# new de rosa macro!!



## ciclisto (Nov 8, 2005)

ordering my build kit tomorrow from GVH, going with chorus and Zonda's but with a non carbon centaur crank on record BB. record brakes. can't wait Any advice on Zonda vs. neutron's??


----------



## jhamlin38 (Oct 29, 2005)

Its me again. I just got chorus ergo levers new for 152!!! Good luck with your build!! Please post pictures and a thorough review when you're done. can't wait to see it.


----------



## brewster (Jun 15, 2004)

Teasing is unacceptable on this De Rosa board. Please post photos ASAP. 
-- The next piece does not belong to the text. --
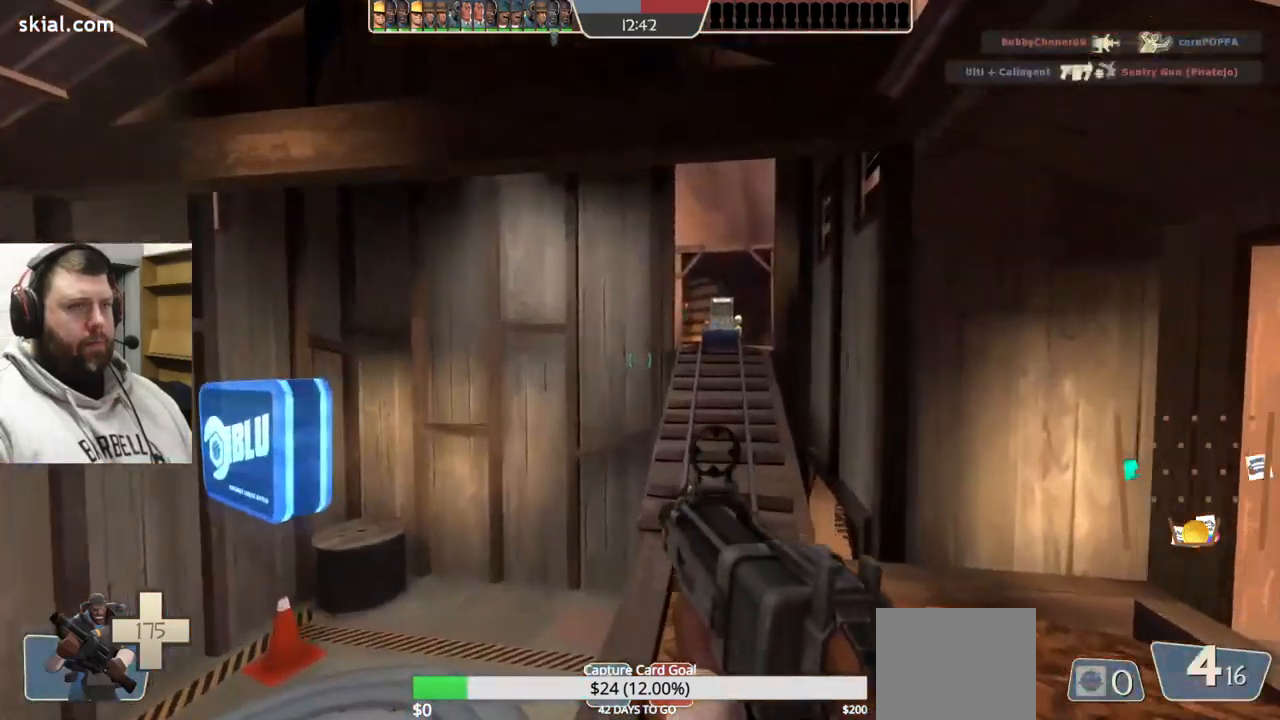
{"buttons": [], "left_stick": "up", "right_stick": "center", "events": [[50, "SQUARE", "down"], [100, "SQUARE", "up"], [200, "SQUARE", "down"], [267, "SQUARE", "up"]]}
I'd do Neutrons. Probably the more durable wheel, more standard design. Debatable, of course. Zonda's buy you some modern bling, but are on the heavy side.

brewster


----------



## Marz (May 14, 2006)

+1 Neutrons. I have Protons on my Merak after researching them on RBR reviews. Apparently same wheels as Neutons but 80g heavier due to spokes and lesser hubs, but at the time they were considerably less expensive and as much as I could afford. Now discontinued.
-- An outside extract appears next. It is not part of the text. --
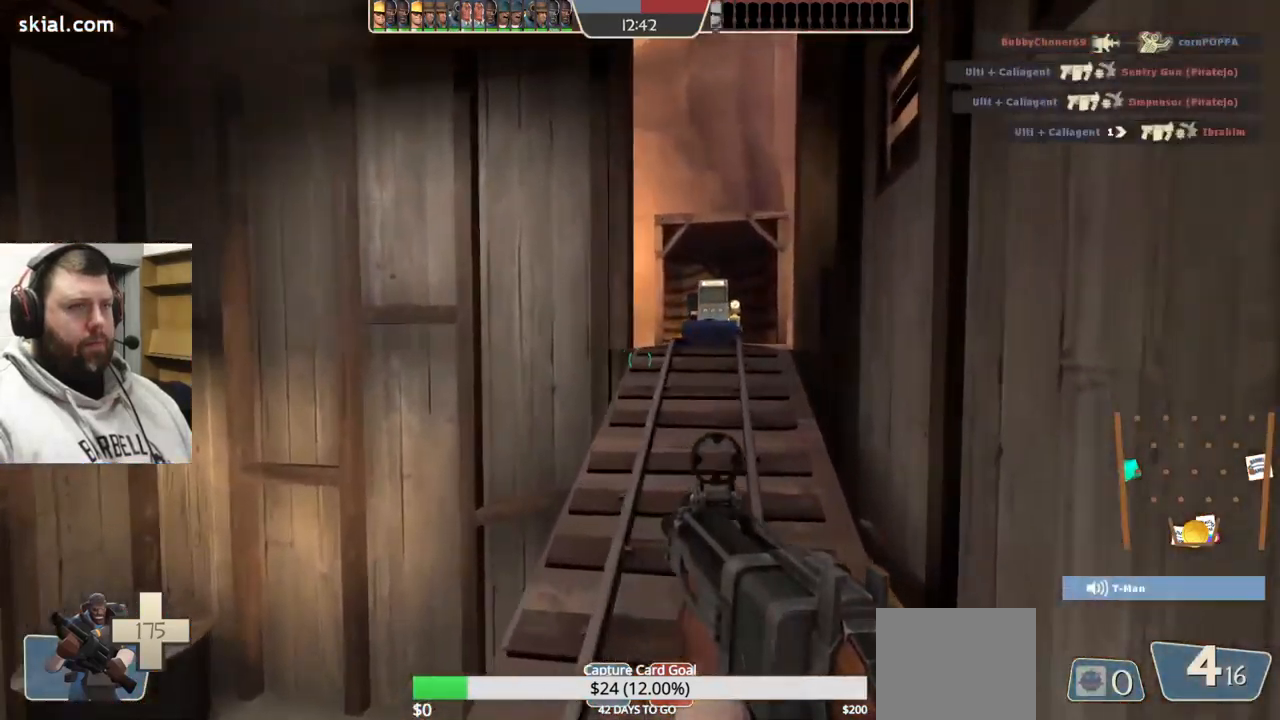
{"buttons": ["SQUARE"], "left_stick": "up", "right_stick": "center", "events": [[300, "SQUARE", "down"], [350, "SQUARE", "up"], [450, "SQUARE", "down"]]}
Neutrons are light and responsive wheels and, from reports, very durable. More spokes than Zonda and lighter. In fact according to stats, as light as Eurus.

They will be more expensive than Zondas but affordable if you go to online sites such as Totalcycling in Northern Ireland.

Very exciting build and as brewster says, POST PICTURES even incomplete bike, please.


----------



## ciclisto (Nov 8, 2005)

*delay*

my bike si delayed due to campy not sending aluminum crank and neutron on back order fro months so going with zonda and will see it next week? photos to come but I must tell you the frame was sent to me first and it has superb finish


----------